PASSAGE SHOWN
====================
I’m new to XML parsing and am using elementtree to parse
a very simple xml file that is similar to the one below:
<groceries>
<category name=”fruit”>
<item name=”apple” number=”8”/>
<item name=”banana” number=”12”/>
</cagetory>
<category name=”frozen”>
<item name=”icecream” flavor=”chocolate”
number=”1”/>
<item name=”pizza” make=”tombstone”
type=”cheese” number=”3”/>
</category>
</groceries>
Basically I am just trying to parse out the values
and do something with them in my program. I’d like to define what the “correct”
syntax for this file is and have it checked automatically. For example, in
this simple example I’d like to check that only a single type of
subelement is allowed under <groceries>, namely <category> And
that a only a single type of sublement is allowed under <cagetory>,
namely <item>. Further, I’d like to check that <item> can
have the attributes ‘name’ and ‘number’, but no
others. Etc, etc.
====================
GIVEN DATA
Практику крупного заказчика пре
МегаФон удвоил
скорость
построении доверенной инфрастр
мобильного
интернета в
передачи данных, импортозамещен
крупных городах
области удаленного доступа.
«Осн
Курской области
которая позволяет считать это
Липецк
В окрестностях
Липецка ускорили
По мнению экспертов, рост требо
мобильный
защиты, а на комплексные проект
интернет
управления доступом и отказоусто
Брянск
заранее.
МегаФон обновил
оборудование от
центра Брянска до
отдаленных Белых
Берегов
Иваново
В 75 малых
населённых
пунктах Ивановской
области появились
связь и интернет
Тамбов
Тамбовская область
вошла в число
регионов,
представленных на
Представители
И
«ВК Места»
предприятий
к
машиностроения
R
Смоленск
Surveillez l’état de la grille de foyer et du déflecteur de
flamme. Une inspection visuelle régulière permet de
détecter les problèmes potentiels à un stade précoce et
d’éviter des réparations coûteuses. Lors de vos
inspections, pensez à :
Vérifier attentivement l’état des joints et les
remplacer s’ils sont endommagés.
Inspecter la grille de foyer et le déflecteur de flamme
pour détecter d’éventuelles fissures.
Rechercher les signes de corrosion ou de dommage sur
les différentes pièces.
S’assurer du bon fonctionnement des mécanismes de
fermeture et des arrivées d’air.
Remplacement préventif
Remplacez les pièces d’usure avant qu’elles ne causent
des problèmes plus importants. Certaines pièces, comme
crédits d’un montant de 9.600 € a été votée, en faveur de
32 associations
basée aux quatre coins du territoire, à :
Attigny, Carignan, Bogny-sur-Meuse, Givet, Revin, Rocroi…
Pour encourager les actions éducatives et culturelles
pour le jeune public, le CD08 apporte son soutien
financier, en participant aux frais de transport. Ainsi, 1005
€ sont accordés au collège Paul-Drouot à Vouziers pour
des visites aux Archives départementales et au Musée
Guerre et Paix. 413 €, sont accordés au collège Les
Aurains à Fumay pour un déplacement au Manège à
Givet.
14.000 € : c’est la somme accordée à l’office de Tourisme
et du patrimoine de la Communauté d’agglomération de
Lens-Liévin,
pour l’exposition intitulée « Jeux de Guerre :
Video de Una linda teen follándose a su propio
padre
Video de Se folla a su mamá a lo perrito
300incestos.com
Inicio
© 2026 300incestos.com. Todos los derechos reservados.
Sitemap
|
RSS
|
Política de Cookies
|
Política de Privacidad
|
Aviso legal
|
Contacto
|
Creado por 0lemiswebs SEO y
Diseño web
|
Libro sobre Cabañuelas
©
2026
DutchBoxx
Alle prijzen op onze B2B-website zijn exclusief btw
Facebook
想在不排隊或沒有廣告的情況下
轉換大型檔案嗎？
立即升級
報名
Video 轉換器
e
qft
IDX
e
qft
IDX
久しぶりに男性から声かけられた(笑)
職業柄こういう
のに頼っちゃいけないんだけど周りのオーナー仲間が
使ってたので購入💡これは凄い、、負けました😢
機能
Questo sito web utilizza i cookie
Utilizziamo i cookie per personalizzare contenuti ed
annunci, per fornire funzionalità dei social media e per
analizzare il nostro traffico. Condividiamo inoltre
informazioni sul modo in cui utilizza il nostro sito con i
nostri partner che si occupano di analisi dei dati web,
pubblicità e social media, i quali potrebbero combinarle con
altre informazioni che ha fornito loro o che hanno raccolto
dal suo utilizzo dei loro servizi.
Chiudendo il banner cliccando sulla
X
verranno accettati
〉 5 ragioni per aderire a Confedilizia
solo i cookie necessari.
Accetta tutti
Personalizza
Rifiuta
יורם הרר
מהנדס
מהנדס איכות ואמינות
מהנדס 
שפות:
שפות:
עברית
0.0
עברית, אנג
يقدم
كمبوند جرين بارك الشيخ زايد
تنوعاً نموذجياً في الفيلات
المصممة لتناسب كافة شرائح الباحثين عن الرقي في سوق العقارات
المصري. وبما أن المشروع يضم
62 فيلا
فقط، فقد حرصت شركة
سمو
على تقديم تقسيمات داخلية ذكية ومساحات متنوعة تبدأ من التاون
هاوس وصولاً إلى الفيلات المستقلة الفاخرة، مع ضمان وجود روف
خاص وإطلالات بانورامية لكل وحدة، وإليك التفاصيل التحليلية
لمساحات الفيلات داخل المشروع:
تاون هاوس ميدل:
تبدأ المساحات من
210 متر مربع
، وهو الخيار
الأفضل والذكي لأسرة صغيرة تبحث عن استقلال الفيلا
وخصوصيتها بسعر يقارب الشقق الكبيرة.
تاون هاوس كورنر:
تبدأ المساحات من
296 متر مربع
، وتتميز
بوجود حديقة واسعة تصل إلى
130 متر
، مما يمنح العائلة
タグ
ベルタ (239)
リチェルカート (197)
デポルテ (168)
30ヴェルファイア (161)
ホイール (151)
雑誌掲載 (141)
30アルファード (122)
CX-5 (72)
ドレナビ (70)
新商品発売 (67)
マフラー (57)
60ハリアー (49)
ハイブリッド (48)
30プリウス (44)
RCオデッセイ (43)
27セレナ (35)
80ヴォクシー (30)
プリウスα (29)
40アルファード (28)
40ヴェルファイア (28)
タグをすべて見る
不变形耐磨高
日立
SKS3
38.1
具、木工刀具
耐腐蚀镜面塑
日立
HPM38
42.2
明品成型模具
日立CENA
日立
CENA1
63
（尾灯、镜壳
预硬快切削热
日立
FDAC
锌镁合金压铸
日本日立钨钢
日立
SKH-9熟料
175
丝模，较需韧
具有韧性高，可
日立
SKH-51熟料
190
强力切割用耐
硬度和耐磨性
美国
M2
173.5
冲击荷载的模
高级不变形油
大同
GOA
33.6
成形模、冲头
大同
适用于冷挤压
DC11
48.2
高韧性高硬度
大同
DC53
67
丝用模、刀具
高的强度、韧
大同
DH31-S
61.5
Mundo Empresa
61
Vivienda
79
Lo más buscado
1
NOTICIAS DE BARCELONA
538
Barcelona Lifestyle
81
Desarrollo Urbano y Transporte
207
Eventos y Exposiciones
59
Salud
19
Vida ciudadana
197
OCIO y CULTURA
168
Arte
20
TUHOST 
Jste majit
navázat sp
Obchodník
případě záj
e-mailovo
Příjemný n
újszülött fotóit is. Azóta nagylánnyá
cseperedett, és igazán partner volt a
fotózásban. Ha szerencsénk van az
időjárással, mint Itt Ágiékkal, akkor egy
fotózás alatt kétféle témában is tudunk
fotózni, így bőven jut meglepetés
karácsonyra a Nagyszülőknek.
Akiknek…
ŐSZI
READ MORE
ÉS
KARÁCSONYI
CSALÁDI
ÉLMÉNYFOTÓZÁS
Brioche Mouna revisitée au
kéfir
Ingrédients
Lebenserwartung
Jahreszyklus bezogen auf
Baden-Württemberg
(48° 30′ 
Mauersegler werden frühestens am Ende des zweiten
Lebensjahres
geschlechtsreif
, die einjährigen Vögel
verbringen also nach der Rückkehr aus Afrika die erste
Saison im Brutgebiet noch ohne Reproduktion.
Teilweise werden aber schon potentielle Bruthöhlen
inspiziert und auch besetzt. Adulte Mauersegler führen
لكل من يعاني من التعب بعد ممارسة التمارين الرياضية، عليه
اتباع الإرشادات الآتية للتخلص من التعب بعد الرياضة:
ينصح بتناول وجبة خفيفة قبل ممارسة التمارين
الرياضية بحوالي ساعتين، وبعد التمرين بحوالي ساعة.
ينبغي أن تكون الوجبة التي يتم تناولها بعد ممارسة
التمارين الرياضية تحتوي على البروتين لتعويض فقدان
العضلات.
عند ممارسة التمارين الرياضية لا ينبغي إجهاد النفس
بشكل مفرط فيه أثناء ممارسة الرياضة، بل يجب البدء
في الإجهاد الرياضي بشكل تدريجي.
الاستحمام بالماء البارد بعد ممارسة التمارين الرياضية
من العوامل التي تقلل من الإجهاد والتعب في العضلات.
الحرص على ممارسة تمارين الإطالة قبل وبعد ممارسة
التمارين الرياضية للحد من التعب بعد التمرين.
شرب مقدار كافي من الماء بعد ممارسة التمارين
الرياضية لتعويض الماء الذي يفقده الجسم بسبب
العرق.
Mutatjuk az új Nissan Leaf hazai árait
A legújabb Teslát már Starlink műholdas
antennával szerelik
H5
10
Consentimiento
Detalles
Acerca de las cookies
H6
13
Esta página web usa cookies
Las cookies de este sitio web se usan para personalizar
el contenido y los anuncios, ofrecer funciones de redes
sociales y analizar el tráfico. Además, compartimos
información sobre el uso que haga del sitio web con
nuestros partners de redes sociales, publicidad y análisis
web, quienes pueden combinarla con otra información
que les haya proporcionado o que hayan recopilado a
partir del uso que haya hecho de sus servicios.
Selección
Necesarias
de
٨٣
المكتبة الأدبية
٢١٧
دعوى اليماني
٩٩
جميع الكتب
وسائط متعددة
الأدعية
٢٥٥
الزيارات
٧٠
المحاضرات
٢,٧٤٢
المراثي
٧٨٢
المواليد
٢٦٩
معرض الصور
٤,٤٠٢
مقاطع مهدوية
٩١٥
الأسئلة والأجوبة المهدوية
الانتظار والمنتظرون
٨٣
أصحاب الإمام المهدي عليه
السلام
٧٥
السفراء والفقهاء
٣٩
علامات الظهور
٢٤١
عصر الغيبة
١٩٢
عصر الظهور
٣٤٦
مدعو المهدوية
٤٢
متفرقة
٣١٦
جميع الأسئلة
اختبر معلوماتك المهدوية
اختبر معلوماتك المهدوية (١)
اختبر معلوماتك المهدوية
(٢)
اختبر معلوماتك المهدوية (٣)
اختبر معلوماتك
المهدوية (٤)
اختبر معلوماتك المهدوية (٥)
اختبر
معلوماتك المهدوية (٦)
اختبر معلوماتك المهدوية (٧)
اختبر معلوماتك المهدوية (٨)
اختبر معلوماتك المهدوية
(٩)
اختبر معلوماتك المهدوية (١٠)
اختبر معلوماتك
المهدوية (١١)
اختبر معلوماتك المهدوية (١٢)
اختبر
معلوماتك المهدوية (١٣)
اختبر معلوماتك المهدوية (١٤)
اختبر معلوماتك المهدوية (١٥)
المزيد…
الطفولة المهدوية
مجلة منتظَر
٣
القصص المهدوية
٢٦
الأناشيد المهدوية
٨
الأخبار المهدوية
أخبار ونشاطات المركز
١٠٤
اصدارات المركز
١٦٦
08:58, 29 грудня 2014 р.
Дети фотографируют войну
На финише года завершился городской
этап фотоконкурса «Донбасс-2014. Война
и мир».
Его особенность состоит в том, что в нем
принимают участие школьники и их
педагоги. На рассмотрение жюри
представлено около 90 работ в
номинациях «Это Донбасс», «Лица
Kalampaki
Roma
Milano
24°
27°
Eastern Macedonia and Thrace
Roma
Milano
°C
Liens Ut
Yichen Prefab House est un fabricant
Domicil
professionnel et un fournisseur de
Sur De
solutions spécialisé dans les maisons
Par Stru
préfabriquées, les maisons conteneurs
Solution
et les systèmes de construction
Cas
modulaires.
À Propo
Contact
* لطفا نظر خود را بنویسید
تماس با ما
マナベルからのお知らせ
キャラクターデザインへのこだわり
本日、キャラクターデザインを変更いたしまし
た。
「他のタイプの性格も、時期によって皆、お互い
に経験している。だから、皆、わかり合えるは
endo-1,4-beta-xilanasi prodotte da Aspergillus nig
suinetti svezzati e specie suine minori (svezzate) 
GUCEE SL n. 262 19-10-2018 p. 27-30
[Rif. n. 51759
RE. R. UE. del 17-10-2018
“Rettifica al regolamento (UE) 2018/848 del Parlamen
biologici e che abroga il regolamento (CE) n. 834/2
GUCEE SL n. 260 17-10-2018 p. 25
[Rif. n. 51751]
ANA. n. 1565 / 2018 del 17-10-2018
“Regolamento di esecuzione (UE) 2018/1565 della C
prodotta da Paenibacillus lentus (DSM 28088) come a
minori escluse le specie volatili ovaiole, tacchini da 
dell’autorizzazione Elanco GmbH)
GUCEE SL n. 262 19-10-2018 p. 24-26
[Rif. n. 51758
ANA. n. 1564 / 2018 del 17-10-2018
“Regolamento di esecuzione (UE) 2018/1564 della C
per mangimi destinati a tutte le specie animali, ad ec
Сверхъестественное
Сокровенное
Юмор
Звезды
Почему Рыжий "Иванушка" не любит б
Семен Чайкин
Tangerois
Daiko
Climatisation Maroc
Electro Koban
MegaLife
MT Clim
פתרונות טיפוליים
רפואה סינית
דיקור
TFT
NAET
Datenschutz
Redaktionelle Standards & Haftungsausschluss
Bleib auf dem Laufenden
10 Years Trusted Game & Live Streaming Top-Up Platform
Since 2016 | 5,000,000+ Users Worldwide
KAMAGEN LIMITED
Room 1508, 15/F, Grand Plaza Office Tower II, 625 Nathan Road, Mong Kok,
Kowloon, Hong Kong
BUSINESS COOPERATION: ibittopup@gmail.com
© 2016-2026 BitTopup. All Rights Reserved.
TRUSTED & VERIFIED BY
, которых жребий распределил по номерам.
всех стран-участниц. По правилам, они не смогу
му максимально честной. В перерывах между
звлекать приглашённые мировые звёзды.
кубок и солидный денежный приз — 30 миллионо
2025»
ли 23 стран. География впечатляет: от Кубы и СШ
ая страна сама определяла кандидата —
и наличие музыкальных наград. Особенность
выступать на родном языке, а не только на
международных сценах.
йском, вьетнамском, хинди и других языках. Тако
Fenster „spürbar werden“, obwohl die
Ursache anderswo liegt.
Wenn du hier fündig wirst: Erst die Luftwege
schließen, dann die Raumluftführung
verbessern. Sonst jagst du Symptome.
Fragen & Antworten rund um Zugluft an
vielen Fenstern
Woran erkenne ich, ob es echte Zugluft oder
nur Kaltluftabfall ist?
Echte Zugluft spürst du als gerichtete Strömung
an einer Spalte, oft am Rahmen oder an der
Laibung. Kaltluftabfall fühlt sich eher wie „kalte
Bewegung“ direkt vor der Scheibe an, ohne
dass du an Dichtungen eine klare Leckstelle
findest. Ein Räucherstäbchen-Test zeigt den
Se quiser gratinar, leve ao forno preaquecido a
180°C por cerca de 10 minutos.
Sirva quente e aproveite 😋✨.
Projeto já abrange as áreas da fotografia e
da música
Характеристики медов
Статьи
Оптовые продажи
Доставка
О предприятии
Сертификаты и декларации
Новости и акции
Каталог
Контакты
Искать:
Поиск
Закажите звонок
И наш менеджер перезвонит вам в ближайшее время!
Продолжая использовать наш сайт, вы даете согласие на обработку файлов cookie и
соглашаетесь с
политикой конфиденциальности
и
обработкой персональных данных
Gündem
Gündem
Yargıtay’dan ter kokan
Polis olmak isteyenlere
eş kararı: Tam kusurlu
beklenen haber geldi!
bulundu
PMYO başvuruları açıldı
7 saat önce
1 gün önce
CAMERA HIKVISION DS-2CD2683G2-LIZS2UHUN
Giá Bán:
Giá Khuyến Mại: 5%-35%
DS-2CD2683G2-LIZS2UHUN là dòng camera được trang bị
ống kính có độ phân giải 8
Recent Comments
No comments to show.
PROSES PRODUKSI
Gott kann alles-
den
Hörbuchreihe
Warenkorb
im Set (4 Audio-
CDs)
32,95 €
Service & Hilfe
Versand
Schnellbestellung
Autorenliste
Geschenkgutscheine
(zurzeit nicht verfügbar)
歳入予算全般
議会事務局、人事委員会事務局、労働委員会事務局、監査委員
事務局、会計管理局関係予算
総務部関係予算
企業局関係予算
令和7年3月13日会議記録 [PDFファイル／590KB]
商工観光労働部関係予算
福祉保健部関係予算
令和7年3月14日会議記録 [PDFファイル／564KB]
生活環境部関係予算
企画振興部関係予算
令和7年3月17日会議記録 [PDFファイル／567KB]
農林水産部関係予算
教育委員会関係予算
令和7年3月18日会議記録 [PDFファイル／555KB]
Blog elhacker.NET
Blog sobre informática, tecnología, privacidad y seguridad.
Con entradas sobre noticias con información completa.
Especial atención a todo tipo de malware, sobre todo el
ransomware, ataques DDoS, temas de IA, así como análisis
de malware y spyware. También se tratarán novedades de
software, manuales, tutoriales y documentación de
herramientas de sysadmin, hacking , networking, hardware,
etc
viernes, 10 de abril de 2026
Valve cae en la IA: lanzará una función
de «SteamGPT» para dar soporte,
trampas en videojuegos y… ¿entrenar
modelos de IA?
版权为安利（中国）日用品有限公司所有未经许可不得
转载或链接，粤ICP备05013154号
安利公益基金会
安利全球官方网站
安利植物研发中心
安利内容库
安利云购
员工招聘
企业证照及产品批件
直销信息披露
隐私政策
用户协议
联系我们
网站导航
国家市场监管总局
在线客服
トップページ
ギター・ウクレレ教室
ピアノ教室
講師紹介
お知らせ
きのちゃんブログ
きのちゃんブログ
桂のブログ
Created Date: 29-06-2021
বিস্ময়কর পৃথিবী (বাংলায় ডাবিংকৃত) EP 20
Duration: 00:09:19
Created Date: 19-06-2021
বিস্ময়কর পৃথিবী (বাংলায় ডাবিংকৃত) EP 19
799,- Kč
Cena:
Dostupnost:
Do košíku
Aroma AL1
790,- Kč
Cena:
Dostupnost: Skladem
====================
PROBLEMS TO SOLVE
**a.** Please answer these questions about the XML-parsing post, one line each:
(i) Which tool is the writer using to parse the file?
(ii) What number is given for the banana item in the sample file?
(iii) Which two attributes should <item> be allowed to have?
**b.** For each statement, say yes or no according to the XML-parsing post, and quote the words that decide it.
(i) The sample file has a category named "frozen".
(ii) The writer wants several kinds of subelements allowed under <groceries>.
(iii) The writer is experienced with XML parsing.
**c.** Extend the XML-parsing post with a few sentences that follow on from its last sentence.

WRITTEN RESPONSES
**a.**
(i) elementtree
(ii) 12
(iii) 'name' and 'number'

**b.**
(i) Yes: "<category name=”frozen”>"
(ii) No: "only a single type of subelement is allowed under <groceries>, namely <category>"
(iii) No: "I’m new to XML parsing"

**c.**
Right now I am using elementtree to check this
within my program. IE, I traverse the tree and make sure the xml meets the
specifications. Based on my reading, it seems that I can use a DTD or scheme
to define the “grammar” of my xml, but I can’t figure out how
to actually set this up. It seems like I should just be able to specify my DTD
or Schema and then call ElementTree’s parse method and Elementtre should
just give me errors if the xml doesn’t conform to the rules. Maybe
Elementtree just doesn’t support this? I see some doc that says lxml
supports schema’s, will lxml do this for me?
What are other folks doing to deal with this? It
seems like such an obvious need, yet when I google I don’t find anything
pointing me to a simple solution.
Thanks!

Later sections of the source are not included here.